Ted Hall is perhaps the most committed to diversified agriculture, and his Long Meadow Ranch is as close to a self-sufficient fiefdom as you’ll find in Napa County. They raise vegetables on highway 29 in Rutherford as well as animals at the ranch along with olives – and grapes.

He believes that farming other crops makes sense financially. “I believe there’s an economic incentive to rethink planting. We’re not philanthropists for foodies.”

Hall points out that not all the land in Napa Valley is suitable for grapes, and some has been ill-planted because of demand for Napa Valley wine. “People have tried to plant every acre, but they’ve learned some areas don’t make sense for vines,” he says.

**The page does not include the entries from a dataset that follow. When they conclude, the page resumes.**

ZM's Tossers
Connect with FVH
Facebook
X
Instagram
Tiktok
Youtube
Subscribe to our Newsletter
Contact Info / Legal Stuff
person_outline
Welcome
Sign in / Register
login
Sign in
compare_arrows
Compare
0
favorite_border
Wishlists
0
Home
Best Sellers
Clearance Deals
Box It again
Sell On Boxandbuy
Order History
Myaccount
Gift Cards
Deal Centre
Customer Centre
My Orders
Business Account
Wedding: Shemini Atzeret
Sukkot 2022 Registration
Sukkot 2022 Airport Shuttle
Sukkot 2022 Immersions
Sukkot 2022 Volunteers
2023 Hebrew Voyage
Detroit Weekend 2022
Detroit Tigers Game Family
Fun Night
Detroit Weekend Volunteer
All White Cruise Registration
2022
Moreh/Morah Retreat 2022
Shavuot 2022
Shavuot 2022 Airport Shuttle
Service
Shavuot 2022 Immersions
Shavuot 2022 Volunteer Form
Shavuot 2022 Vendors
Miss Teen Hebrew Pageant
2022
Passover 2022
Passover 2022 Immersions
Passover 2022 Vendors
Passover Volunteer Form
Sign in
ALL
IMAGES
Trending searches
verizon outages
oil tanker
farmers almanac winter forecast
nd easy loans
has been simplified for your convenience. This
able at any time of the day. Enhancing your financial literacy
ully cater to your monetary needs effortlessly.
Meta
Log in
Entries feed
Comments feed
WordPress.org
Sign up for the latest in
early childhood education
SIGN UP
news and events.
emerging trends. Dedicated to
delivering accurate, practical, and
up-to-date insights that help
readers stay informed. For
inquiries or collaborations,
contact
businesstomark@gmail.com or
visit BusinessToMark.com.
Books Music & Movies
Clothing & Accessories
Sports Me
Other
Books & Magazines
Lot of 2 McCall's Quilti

He notes that the water in parts of Napa County contain boron, tough on grapes but fine for olives and some other crops.

Likewise, some of the dense clay soils aren’t ideal for grape vines, making them excessively vigorous.

He also observed that grape growing is very seasonal, and can complement other crops.

Olives, for example, are harvested after the grape harvest ends, providing additional work. “This reduces turnover and seasonal layoffs.”

He’s also found that employees appreciate rotating jobs — as well as the produce itself.

As a former management consultant, Hall outlined the numbers: “You can typically harvest 10,000 to 20,000 pounds of vegetables per acre. At an average whole price of $1, that’s $10,000 to $20,000 per acre. Sell it at retail and that’s doubled, making it comparable to Napa Cabernet grapes.”

He acknowledges the problem of getting produce to market since the former distribution networks have disappeared.

In addition to his farmstand sales and his restaurant, he focuses on institutions and restaurants, providing products on demand. “Sell it before you grow it, just like grapes,” he says.

It also spreads the costs. “We can use the same tractors and bins for two crops. That effectively cuts the costs in half.”

In summary, Hall says, “There are thousands of skilled farmers and workers in Napa Valley; they’re called growers. They can grow other crops, too.”

Along with issues of distribution, a few attendees at the meeting questioned some apparent disconnect between county departments over local food production.

While Whitmer’s office is clearly encouraging local food production, some voices claimed that the local health officials stopped restaurants from serving their own produce and otherwise make it difficult to sell food that didn’t come though the usual channels.

In particular, one cited threats to Mustards Restaurant garden, and Connie Green, who sells foraged mushrooms, expressed her frustration in trying to get approvals to do so.

Napa County Director of Environmental Management Steve Lederer addressed that topic, saying the state mandates that food sold or served must come from “approved sources” without clear definition of what approval involves.

He says they’ve worked with Whitmer’s office to develop an approval process for restaurant gardens as part of regular health inspections, and have processes in place for selling other crops through the ag department.

Another question was wineries selling their produce.

County planning director Hillary Gitelman noted that any farm can sell produce it produces on that property; that doesn’t mean a winery in Rutherford can sell produce from its vineyard in Carneros at the winery, though it can at the site. “We don’t want creative entrepreneurs to exploit the situation,” she said, but says she’s happy to look into the situation.

Lederer also encouraged people to raise issues they encounter. To provide a voice, and to encourage more diversity in farming, county supervisors have approved forming a local food council. That effort is now in process.